Open CoDesign turns text prompts into design artifacts on your desktop. Prompt to React prototype, slide deck, PDF, or marketing asset, all rendered in a sandboxed iframe with a live preview pane. It pitches itself as the open-source Claude Design alternative, MIT-licensed and built around your own model API key. Install in under 90 seconds via Homebrew, winget, or direct download. First launch asks for an API key (Claude, OpenAI, or 20+ providers), paste and go. Everything runs locally; credentials live in `~/.config/open-codesign/config.toml` and nothing leaves your machine unless your model provider needs it. Fifteen built-in demos cover landing pages, dashboards, and mobile UIs to get you started. Solo designers and small teams get a real Claude Design substitute without the subscription. You pay model tokens only. Larger teams that need brand consistency or shared component libraries should still look at Figma plus AI plugins, since this is built around individual workflows. The catch: it's young and the Electron app is heavier than a web tool. If you want a polished web design IDE, Claude Design is more refined, but it's $20+ a month and locks you to Anthropic models.
Kami is a design system for professional documents. You feed it content through Claude Code or another AI agent, and it outputs HTML in a warm-parchment, ink-blue style across six template types: one-pagers, long documents, formal letters, portfolios, resumes, and slides. MIT-licensed. Installation is loading one skill into your agent of choice. No app to run, no separate install. The system enforces typography and spacing rules so your output looks consistent whether you are writing a one-page memo or a 40-page portfolio. HTML output means you can print directly or export to PDF. Writers and analysts who need polished docs without opening InDesign get a sensible default. Job seekers get resume templates that do not look like every other Canva output. Solo creators get a style system they can extend. No paid tier. The catch: the Chinese serif font (TsangerJinKai02) is free for personal use only. Commercial use of that font requires licensing from tsanger.cn. English-only documents are fully unrestricted.

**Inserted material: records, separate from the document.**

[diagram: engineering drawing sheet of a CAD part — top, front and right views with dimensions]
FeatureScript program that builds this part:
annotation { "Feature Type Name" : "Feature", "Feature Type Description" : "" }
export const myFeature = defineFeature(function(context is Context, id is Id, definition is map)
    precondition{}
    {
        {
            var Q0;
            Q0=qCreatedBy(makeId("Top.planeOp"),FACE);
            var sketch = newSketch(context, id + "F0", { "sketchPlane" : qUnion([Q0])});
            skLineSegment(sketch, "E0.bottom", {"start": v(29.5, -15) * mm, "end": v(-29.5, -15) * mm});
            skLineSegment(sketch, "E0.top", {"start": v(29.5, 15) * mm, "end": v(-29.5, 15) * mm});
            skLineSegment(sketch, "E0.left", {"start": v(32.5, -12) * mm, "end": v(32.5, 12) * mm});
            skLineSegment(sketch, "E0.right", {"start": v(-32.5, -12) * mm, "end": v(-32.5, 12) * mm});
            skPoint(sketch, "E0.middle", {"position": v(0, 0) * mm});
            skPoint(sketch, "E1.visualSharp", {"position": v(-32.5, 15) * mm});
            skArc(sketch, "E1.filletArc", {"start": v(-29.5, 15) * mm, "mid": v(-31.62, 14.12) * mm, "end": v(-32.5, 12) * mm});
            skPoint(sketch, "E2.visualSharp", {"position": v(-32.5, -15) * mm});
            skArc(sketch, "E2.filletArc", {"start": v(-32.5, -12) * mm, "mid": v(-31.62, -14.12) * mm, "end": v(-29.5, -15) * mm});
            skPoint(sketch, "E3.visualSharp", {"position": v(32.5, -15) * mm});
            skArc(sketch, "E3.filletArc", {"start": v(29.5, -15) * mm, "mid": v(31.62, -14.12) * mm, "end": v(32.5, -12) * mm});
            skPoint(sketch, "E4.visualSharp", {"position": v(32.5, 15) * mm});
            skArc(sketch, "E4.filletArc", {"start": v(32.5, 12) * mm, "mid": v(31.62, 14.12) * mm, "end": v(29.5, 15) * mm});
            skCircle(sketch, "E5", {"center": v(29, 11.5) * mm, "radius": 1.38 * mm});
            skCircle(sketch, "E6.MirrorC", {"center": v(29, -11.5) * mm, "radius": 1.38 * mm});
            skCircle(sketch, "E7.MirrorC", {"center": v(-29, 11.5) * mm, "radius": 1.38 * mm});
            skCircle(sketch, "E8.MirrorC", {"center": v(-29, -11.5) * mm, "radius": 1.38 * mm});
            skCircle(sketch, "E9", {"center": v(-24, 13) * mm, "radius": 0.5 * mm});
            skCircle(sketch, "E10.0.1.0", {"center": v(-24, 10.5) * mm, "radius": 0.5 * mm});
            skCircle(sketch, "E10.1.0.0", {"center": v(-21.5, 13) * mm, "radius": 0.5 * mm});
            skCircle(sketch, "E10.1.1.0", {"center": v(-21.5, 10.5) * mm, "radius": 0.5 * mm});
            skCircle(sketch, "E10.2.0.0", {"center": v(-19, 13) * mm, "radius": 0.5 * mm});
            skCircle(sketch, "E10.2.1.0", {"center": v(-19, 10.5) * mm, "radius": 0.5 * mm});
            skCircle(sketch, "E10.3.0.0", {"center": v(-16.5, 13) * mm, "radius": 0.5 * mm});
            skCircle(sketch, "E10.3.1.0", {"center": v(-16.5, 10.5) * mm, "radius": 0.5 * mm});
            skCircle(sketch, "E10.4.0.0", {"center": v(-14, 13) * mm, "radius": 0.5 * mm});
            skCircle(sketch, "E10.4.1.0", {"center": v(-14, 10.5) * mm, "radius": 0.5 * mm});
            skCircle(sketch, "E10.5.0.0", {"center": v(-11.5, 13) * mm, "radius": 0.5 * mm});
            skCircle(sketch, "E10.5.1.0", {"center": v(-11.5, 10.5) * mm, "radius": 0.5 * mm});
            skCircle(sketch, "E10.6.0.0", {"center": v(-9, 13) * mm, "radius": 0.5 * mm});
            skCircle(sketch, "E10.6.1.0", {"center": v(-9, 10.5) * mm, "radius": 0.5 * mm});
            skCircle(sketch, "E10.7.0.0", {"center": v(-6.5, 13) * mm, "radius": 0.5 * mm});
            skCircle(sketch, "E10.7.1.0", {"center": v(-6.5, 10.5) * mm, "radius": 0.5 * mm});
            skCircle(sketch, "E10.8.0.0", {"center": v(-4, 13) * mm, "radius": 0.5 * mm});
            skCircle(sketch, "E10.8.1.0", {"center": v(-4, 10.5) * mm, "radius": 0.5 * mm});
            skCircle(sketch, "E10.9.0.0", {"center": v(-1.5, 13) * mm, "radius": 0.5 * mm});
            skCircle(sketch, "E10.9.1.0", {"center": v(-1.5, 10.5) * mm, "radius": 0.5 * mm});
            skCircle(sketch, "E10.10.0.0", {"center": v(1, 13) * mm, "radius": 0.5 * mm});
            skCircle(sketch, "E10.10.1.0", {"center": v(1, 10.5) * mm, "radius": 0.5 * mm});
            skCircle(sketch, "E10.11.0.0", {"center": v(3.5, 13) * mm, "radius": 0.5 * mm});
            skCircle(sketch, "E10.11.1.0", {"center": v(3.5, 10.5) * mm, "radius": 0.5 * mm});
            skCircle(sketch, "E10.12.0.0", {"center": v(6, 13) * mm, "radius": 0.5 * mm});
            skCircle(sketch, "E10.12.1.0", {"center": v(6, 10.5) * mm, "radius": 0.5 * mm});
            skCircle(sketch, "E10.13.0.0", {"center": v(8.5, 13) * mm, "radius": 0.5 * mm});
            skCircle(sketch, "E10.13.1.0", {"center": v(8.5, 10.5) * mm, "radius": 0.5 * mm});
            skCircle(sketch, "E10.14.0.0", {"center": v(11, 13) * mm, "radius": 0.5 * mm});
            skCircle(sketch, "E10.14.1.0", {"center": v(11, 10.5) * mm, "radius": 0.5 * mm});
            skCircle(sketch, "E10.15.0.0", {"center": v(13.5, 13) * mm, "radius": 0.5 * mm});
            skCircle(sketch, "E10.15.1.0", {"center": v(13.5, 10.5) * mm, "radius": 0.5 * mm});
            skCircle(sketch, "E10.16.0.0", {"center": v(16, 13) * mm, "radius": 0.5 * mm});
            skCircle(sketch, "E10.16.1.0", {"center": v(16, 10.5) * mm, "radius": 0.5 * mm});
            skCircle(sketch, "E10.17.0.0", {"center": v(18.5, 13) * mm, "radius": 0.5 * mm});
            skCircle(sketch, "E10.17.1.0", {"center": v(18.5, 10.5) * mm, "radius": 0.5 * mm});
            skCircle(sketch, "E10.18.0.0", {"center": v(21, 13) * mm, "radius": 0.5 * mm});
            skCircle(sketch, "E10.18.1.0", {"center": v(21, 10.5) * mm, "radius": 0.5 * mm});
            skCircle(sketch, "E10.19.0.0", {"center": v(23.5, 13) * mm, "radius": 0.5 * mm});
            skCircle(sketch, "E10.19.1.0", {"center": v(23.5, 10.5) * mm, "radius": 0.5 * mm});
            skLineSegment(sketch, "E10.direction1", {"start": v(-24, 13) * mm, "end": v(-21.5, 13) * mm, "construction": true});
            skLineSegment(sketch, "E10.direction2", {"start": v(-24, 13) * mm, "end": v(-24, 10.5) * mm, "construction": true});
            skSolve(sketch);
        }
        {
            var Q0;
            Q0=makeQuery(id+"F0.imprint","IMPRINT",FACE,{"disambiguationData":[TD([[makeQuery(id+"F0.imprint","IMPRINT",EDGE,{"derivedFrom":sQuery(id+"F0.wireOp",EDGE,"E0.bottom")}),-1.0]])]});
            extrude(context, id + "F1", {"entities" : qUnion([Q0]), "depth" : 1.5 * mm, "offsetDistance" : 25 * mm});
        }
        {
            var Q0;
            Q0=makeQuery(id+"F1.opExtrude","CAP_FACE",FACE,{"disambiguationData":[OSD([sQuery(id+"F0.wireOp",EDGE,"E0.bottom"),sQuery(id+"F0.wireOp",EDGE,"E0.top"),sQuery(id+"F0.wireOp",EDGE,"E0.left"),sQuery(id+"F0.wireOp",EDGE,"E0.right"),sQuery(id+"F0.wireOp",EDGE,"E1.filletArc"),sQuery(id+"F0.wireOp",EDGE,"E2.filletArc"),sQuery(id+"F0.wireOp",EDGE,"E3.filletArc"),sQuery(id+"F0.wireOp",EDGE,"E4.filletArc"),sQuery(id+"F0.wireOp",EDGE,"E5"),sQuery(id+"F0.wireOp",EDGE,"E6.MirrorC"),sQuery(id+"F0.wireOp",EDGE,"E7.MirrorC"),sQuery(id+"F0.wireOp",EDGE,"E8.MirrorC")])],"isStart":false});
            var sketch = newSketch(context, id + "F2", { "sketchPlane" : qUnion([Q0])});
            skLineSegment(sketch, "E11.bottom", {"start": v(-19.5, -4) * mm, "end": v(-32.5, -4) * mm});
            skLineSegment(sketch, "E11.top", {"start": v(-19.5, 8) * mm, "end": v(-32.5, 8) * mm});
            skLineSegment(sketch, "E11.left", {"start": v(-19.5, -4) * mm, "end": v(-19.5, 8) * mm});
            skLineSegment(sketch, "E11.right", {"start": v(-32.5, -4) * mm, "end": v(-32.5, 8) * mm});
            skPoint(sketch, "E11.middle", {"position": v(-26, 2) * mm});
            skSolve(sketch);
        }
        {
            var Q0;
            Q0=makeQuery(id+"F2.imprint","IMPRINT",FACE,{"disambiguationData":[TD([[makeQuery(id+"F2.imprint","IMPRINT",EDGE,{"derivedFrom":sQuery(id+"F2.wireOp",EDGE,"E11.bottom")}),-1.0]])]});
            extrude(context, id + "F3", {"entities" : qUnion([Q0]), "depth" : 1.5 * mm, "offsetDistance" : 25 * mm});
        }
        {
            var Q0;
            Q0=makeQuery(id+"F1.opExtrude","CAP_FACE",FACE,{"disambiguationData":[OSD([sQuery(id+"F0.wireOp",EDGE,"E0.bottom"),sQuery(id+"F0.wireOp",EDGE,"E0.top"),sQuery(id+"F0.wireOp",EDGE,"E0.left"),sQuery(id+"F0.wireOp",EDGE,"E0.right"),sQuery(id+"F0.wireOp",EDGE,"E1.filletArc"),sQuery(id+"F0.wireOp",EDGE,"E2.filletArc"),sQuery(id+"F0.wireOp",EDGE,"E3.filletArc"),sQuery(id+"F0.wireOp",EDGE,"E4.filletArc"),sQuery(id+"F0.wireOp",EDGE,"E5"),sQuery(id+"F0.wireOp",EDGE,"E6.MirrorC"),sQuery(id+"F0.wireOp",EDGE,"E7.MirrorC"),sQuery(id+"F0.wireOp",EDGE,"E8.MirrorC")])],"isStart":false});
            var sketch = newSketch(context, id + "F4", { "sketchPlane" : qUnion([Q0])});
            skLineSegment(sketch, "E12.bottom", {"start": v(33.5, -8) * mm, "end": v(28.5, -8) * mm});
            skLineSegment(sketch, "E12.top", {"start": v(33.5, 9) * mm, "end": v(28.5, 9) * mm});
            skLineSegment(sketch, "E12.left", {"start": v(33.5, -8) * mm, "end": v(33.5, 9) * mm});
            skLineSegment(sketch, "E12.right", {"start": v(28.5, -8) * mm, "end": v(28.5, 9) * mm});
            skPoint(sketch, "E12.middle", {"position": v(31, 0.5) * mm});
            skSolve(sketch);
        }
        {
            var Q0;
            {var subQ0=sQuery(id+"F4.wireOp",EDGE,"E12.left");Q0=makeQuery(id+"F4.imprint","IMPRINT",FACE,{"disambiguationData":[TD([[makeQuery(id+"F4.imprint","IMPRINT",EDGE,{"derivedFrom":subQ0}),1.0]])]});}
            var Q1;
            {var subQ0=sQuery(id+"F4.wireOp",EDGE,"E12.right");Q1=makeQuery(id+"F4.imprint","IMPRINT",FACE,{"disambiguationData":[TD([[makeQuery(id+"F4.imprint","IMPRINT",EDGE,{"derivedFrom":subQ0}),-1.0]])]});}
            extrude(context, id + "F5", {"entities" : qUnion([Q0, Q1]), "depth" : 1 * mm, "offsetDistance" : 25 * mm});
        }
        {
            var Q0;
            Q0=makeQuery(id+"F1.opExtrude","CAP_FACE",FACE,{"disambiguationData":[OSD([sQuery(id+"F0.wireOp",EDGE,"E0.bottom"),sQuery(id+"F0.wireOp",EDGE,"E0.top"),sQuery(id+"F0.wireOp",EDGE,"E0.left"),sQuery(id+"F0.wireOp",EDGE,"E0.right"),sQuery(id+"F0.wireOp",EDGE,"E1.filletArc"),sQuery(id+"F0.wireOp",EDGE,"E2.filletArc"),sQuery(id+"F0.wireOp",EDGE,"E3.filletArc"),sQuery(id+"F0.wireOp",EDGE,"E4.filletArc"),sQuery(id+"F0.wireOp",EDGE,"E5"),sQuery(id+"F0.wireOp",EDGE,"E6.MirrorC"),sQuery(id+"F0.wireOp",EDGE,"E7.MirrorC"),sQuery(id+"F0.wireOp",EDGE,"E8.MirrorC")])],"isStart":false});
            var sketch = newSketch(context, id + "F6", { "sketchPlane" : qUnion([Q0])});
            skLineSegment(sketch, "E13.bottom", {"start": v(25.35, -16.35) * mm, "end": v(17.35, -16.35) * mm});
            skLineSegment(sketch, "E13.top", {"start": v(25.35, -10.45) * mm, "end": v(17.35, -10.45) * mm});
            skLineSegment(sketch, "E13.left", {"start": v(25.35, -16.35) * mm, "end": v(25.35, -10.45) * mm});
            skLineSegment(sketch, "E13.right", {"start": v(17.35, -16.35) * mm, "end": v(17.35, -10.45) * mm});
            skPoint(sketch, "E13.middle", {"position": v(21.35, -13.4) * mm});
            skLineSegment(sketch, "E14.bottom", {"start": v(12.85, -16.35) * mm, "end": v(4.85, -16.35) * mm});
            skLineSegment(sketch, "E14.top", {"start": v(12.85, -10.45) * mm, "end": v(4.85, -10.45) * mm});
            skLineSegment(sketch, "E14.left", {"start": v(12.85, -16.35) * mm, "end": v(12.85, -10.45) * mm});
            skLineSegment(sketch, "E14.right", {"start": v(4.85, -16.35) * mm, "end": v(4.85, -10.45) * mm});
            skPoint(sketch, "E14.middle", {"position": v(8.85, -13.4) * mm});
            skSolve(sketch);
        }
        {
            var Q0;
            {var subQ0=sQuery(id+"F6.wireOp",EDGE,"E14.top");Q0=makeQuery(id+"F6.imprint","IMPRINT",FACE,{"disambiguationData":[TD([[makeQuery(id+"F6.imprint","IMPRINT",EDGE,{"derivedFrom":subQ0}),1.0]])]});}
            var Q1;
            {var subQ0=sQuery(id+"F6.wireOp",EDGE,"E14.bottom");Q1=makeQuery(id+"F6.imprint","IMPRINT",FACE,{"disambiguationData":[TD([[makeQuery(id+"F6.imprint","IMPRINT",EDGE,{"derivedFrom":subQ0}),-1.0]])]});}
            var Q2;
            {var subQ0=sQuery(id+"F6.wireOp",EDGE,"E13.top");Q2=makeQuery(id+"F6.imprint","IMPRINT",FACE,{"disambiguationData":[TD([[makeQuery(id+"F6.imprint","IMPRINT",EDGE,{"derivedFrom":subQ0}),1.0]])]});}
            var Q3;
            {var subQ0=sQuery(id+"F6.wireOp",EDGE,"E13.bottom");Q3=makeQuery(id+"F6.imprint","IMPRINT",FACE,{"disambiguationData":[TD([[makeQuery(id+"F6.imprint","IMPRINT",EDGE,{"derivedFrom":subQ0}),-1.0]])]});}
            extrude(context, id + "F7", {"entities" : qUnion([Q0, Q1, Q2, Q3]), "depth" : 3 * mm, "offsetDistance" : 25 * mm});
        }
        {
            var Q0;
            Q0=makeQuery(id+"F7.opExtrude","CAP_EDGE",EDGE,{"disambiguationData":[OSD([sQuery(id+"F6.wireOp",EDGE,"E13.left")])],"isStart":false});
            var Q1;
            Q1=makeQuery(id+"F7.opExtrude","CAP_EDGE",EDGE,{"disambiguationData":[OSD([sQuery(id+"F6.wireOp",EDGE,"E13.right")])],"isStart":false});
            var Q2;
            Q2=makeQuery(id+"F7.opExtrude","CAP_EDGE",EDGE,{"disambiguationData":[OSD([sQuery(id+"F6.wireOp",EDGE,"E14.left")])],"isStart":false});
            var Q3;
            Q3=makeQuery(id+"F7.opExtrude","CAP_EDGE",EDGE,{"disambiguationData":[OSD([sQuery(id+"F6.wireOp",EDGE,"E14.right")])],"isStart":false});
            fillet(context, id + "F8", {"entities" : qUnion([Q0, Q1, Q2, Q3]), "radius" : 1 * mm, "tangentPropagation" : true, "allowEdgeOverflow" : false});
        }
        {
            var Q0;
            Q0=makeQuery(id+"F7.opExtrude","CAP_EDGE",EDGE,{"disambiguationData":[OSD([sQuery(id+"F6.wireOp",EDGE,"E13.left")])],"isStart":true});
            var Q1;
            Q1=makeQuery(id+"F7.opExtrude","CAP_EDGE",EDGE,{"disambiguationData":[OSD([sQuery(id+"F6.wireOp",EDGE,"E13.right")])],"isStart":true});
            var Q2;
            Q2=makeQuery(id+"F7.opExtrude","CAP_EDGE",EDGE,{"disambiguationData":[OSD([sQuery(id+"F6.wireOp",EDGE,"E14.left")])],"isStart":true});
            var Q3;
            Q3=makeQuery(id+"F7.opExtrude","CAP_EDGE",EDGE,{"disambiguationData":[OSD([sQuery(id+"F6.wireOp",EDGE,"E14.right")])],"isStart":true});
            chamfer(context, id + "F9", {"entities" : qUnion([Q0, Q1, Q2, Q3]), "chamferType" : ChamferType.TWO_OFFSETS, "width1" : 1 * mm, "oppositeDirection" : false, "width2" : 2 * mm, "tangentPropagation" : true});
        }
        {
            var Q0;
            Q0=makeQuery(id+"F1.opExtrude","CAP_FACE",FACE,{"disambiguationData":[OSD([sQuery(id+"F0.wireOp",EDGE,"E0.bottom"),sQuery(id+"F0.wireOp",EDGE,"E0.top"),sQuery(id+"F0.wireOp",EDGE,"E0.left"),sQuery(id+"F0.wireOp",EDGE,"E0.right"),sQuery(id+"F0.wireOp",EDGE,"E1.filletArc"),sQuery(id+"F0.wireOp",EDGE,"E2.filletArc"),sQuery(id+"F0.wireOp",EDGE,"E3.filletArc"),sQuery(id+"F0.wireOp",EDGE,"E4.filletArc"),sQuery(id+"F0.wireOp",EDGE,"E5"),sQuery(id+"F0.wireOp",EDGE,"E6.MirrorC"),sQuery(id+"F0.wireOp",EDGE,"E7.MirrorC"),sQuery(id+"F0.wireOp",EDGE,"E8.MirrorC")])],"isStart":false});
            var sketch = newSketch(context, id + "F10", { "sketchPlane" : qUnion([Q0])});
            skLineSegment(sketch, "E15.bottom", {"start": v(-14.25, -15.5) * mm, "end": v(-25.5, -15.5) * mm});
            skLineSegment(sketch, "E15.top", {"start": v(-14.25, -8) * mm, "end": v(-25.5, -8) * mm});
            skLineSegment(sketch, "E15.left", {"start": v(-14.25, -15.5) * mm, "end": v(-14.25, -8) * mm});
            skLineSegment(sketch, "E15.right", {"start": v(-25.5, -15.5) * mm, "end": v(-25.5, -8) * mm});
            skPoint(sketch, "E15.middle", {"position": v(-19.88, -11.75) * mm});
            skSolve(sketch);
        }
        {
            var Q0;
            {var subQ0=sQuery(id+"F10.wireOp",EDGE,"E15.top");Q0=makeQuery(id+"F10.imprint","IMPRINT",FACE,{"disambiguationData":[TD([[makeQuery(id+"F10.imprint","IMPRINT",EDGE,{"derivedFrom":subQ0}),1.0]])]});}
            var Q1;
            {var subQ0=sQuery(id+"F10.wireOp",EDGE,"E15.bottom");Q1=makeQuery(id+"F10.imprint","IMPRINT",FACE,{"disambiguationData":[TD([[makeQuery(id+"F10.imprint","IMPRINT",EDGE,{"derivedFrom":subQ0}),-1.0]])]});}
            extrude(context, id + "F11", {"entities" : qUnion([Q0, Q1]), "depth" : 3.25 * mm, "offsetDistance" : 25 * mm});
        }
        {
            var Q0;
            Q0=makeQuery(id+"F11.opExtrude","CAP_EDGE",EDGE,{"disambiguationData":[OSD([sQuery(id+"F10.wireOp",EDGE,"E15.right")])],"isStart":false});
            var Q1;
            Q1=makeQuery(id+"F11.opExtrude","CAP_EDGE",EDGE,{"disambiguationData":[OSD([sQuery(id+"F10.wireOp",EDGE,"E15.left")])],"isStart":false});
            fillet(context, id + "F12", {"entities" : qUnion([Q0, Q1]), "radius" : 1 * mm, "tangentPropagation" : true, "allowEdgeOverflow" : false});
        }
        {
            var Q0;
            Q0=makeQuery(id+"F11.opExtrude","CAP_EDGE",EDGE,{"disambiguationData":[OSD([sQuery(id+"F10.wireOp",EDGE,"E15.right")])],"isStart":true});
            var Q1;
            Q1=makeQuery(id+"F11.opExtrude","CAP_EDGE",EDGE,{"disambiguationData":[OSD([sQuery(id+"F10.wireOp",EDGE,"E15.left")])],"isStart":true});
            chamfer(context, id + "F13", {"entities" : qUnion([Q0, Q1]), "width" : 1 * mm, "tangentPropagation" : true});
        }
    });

Reverse-engineers any website to extract its complete design system. Feed it a URL and it pulls out color tokens, typography scales, spacing values, component patterns, and Tailwind configs. Exports to Figma variables, React themes, or raw JSON. One npm install, one command. Runs headless Chrome to capture the site across viewports and analyzes the computed styles. Includes accessibility scoring for contrast ratios. Solo developers and designers who want to study how production sites are built will get the most out of this. Zero cost, MIT licensed. The catch: it captures what's rendered, not what was intended. Computed styles can be messy, and auto-generated Tailwind configs may need cleanup before use in production.